2. Industry Convergence Creates Opportunity
Gartner notes that functional requirements across industries are converging. The telecommunications-specific or utilities-specific billing solution is giving way to flexible, cross-industry platforms. This means you have access to innovation and competitive pricing that weren't available even five years ago.
3. Scale Matters, But Differently
Several smaller vendors like keylight and OneBill earned spots as Leaders or Challengers despite limited customer bases. Why? Because they're delivering superior user experiences and faster implementations. The calculation isn't simply "biggest vendor wins"—it's about functional fit, implementation risk, and total cost of ownership.
However, vendor viability remains crucial. These systems typically run for 20-30 years. Gartner weighted financial stability heavily in their evaluation for good reason.
The GenAI Reality Check
You'll see marketing around generative AI in billing platforms. Current use cases—chatbots to answer billing questions, assistants to help navigate the application—are interesting but not transformative. Gartner notes that GenAI remains a low priority for their clients compared to fundamental capabilities like ease of use, functional completeness, and predictable implementations.
Don't let AI buzzwords distract from the core evaluation criteria that actually impact your operations.
Making Your Move
If you're running legacy billing infrastructure or your ERP's accounts receivable module is straining under subscription complexity, the market has reached maturity with proven alternatives. The evaluation should focus on:
Functional completeness for your specific revenue models (usage-based, subscriptions, projects, or mixed)

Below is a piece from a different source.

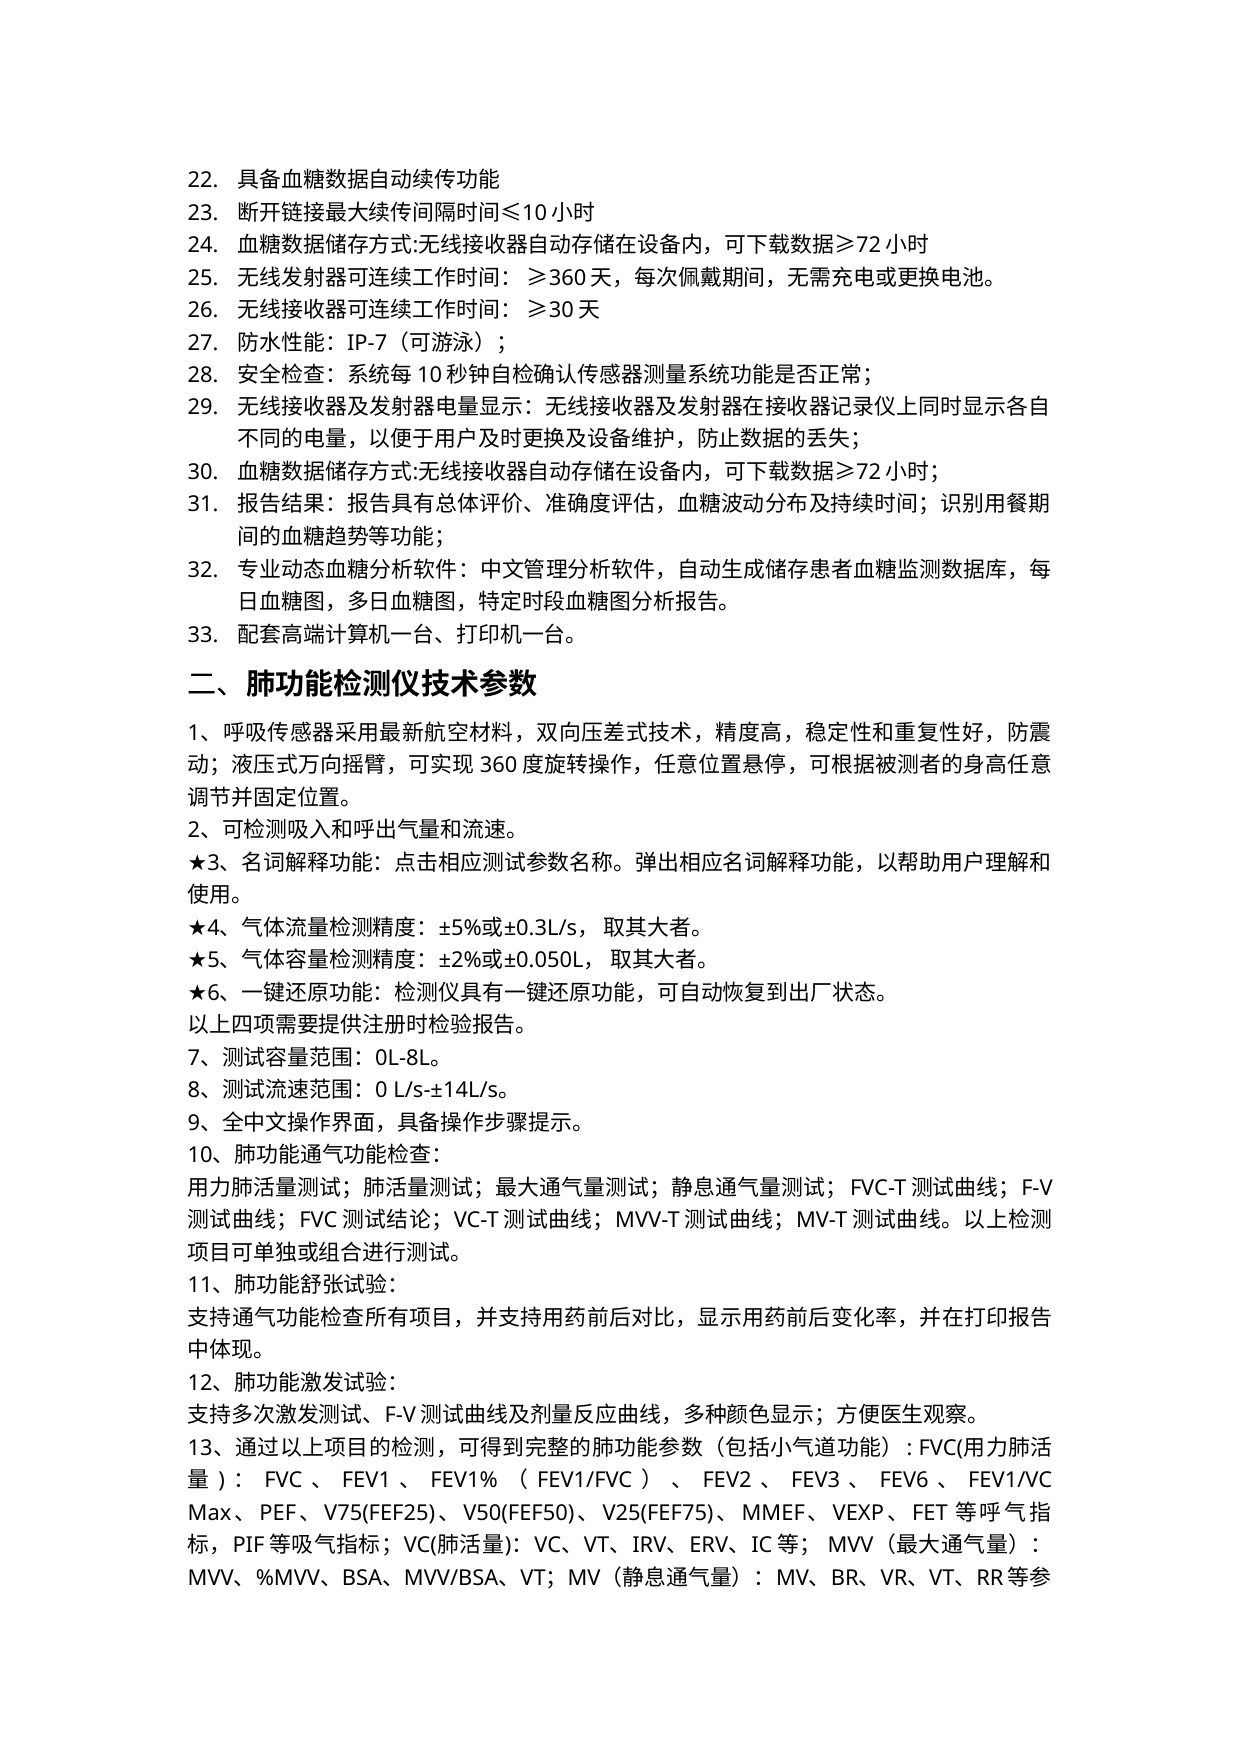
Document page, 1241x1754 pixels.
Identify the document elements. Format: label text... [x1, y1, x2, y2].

Integration capabilities with your existing tech stack
Revenue recognition automation aligned with your accounting standards
Customer experience including self-service portals and flexible payment options
Vendor viability and commitment to the product line
Gartner evaluated 17 qualified vendors through extensive three-hour product demonstrations, including benchmarks on rating 1 million usage events and generating 10,000 invoices. The performance differences were stark—some vendors completed tasks in minutes while others required hours.
https://www.gartner.com/doc/reprints?id=1-2M3N7T0R&ct=251016&st=sb
The Bottom Line
The $5 billion recurring billing market isn't just growing—it's transforming. Modern SaaS solutions are delivering better functionality at lower cost than legacy systems, and the gap is widening. For CFOs, this represents both an opportunity to reduce costs and improve operational efficiency, and a risk if competitors move first.
The question isn't whether to modernize your billing infrastructure. It's whether you'll do it proactively on your timeline, or reactively when the limitations of your current system force your hand.
The vendors are ready. The technology is proven. The ROI case has been made hundreds of times over. What's your billing strategy for the next decade?